Il progetto di restauro ed adeguamento del Museo dell’Opera della Metropolitana interessa sia gli aspetti strettamente strutturali, legati al restauro delle coperture, che al miglioramento delle vie di accesso ed al restauro della terrazza di copertura del Facciatone.

L’esigenza di coniugare il rispetto per le forti preesistenze con l’utilizzo di materiali moderni che possano garantire la massima leggerezza e resistenza al fuoco, ha determinato la scelta di utilizzare materiali tradizionali, quali il mattone fatto a mano, la calce idraulica e il legno, uniti a fibre e resine, per il consolidamento di tutte le parti strutturali da conservare, e l’acciaio per le strutture portanti da reintegrare o sostituire.
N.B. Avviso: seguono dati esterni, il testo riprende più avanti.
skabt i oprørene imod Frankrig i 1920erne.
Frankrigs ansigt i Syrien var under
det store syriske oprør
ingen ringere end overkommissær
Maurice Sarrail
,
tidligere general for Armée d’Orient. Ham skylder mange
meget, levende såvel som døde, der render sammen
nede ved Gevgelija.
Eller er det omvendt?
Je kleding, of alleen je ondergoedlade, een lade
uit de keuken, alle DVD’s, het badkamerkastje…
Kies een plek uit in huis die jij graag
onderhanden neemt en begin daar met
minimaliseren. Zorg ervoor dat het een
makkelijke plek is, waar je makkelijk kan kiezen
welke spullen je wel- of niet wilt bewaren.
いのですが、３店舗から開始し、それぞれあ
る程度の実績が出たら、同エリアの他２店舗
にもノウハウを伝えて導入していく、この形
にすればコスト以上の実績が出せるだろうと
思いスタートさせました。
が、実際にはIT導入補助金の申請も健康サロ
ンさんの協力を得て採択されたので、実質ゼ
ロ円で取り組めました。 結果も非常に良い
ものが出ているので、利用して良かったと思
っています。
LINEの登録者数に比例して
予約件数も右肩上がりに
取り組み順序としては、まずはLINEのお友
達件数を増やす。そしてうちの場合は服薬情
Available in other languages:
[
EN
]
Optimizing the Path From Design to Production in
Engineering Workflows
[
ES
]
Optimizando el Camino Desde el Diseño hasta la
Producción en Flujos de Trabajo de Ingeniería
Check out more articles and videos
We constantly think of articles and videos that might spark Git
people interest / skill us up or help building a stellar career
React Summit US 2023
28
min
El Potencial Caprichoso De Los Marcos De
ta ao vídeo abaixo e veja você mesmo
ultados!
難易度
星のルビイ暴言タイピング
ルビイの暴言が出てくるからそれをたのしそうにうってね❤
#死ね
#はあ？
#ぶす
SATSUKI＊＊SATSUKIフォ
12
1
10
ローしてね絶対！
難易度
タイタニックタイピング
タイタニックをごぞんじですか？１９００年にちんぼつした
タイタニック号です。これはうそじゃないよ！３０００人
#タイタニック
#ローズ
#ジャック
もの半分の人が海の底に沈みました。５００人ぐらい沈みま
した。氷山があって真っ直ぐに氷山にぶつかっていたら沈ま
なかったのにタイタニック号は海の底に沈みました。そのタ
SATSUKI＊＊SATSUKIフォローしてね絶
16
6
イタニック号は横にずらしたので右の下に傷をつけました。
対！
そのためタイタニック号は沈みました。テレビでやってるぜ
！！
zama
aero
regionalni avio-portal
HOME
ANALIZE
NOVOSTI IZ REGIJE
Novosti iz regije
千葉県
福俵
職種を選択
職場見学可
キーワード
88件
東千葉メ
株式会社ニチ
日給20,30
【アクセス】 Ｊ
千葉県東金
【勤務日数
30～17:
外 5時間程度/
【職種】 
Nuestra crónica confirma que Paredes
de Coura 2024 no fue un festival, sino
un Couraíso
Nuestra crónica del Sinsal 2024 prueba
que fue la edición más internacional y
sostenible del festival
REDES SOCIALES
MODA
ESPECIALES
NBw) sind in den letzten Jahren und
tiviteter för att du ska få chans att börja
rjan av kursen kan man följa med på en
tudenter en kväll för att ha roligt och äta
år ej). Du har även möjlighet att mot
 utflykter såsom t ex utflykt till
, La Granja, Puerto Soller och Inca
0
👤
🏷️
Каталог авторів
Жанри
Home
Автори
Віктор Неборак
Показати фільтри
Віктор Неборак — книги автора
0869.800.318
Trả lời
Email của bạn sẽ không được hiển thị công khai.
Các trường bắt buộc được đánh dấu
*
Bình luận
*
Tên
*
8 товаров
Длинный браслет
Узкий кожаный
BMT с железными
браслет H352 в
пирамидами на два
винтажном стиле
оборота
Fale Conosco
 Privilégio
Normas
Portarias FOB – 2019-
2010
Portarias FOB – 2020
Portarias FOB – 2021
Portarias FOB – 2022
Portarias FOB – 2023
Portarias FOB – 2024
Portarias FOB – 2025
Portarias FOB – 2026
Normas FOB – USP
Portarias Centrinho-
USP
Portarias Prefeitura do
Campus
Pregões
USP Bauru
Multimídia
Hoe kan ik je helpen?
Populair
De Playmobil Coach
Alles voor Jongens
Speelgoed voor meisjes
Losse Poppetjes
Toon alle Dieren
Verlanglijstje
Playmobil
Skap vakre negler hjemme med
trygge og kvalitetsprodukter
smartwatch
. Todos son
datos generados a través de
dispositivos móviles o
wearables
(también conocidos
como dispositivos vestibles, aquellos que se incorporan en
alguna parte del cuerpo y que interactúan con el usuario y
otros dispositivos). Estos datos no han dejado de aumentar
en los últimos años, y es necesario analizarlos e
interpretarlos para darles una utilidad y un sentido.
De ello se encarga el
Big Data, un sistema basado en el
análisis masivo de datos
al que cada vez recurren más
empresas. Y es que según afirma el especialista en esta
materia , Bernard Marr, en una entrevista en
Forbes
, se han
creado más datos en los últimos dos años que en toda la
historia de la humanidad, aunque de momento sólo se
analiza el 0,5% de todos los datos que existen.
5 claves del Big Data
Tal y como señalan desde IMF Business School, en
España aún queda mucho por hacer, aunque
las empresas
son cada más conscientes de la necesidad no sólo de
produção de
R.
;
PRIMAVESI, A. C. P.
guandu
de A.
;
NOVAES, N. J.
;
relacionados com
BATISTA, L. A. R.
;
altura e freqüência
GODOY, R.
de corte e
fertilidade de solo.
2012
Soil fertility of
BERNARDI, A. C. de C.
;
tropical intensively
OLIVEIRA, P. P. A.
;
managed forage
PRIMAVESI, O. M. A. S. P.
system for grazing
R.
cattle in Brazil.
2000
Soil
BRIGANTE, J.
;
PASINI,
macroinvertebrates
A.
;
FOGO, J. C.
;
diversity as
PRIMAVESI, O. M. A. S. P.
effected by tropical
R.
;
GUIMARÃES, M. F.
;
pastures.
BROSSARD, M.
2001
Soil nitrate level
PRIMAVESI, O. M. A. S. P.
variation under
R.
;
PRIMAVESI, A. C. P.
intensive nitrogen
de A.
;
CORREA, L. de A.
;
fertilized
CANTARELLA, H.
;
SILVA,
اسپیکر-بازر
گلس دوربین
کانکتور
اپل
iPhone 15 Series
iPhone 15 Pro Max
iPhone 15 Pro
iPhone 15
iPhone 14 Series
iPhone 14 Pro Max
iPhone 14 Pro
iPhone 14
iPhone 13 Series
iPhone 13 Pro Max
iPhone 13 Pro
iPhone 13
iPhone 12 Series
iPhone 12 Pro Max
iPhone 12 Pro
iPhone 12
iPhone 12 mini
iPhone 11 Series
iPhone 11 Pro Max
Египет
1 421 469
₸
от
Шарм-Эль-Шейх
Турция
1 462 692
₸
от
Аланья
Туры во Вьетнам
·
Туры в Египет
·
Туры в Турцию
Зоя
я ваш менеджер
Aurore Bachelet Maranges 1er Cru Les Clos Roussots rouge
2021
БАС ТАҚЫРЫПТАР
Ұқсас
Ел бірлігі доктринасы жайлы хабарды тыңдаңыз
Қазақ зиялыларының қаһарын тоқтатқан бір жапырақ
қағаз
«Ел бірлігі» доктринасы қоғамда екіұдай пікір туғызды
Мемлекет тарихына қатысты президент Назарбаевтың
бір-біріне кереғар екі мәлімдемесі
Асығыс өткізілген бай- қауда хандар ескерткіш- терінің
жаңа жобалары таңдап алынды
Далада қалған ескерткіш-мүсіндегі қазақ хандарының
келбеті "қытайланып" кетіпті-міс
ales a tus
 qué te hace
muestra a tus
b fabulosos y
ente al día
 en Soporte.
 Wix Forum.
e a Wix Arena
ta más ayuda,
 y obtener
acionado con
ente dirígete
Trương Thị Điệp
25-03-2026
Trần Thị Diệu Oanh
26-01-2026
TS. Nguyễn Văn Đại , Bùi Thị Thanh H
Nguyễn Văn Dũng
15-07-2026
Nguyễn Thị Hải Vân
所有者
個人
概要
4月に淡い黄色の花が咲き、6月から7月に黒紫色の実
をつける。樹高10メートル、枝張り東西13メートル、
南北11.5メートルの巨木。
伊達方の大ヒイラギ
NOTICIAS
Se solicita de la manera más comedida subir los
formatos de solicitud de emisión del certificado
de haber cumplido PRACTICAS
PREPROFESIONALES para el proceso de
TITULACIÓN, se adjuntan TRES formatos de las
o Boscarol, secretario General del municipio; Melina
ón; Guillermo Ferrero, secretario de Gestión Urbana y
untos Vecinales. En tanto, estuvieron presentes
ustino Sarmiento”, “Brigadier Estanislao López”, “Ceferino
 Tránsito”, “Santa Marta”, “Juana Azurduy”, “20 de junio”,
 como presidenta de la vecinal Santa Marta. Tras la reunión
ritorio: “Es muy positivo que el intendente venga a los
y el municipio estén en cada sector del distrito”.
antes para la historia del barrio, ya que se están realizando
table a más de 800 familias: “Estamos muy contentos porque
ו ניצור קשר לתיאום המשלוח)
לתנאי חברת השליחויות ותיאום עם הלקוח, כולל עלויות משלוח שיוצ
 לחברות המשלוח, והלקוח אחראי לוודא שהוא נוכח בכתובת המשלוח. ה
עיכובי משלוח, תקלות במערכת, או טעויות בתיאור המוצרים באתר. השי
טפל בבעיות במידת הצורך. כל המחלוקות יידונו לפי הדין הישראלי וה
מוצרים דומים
Le volte a crocera originarie della loggia sono state così consolidate con un intervento all’estradosso attraverso la posa in opera di un reticolo con armatura in resina e malta strutturale a base di calce, mantenendo i segni di tutte le lavorazioni che si sono succedute nel corso dei secoli: fori per carrucole, aperture per il sostegno di lampade ecc.

La nuova copertura è stata realizzata interamente in acciaio con travi reticolari preassemblate a piè d’opera e completata con un passaggio sospeso per l’attraversamento del vano sottotetto. I manto di finitura è stato ripristinando riutilizzando tegole e coppi orinari, l’intero aggetto di gronda è stato ricostruito con travicelli in legno, mezzane fatte a mano e canali in rame.

Particolare cura è stata posta nella rimozione degli interventi invasivi in calcestruzzo armato posti in opera fino alla metà degli anni ’70.